🤖 AI Summary
This study addresses the challenge of statistical inference in the presence of heteroscedastic measurement errors, where conventional methods often fail due to either neglecting the noise structure or incurring prohibitive computational costs. The authors propose a convolutional Maximum Mean Discrepancy (convMMD) framework, which extends MMD to noisy settings for the first time by convolving observed samples with the known noise distribution, thereby enabling robust nonparametric testing and estimation. Theoretical contributions include finite-sample bias bounds, an equivalence between noise-convolved MMD tests and kernel smoothing, and proofs of consistency and asymptotic normality of the resulting estimators. Empirical evaluations demonstrate that the method achieves both computational efficiency and practical utility across simulations and real-world applications in astronomy and social sciences.
📝 Abstract
Modern data analyses frequently encounter settings where samples of variables are contaminated by measurement error. Ignoring measurement noise can substantially degrade statistical inference, while existing correction techniques are often computationally costly and inefficient.

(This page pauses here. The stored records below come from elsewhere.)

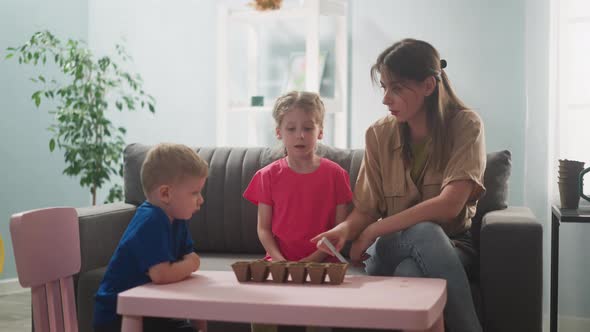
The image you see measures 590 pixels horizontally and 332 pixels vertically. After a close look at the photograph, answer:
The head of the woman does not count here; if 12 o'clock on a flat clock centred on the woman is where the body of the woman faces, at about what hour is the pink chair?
The pink chair is roughly at 12 o'clock from the woman.

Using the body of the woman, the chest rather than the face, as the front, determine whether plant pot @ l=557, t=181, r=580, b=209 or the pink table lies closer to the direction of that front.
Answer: the pink table

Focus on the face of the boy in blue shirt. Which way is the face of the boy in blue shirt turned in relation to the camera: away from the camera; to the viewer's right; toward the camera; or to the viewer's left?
to the viewer's right

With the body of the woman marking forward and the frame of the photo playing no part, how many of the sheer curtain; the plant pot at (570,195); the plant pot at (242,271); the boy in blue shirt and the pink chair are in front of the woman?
3

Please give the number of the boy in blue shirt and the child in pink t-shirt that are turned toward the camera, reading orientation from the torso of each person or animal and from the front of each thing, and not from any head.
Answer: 1

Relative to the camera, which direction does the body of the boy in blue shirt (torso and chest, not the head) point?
to the viewer's right

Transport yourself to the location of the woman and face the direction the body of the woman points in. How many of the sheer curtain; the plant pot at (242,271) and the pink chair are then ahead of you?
2

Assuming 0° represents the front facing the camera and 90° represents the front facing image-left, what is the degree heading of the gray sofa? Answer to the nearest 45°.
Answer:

Recent advances in kernel methods, particularly those based on Maximum Mean Discrepancy (MMD), have enabled flexible, distribution-free inference, yet typically assume precise data and overlook contamination by measurement error. In this work, we introduce a novel framework for inference with samples corrupted by potentially heteroscedastic noise from a known distribution. Central to our approach is the convolutional MMD (convMMD), which compares distributions after noise convolution and retains metric validity under standard kernel conditions. We establish finite-sample deviation bounds that are unaffected by measurement error and prove an equivalence between testing under noise and kernel smoothing. Leveraging these insights, we introduce a convMMD-based estimator for inference with noisy, heteroscedastic observations. We establish its consistency and asymptotic normality, and provide an efficient implementation using stochastic gradient descent. We demonstrate the practical effectiveness of our approach through simulations and applications in astronomy and social sciences.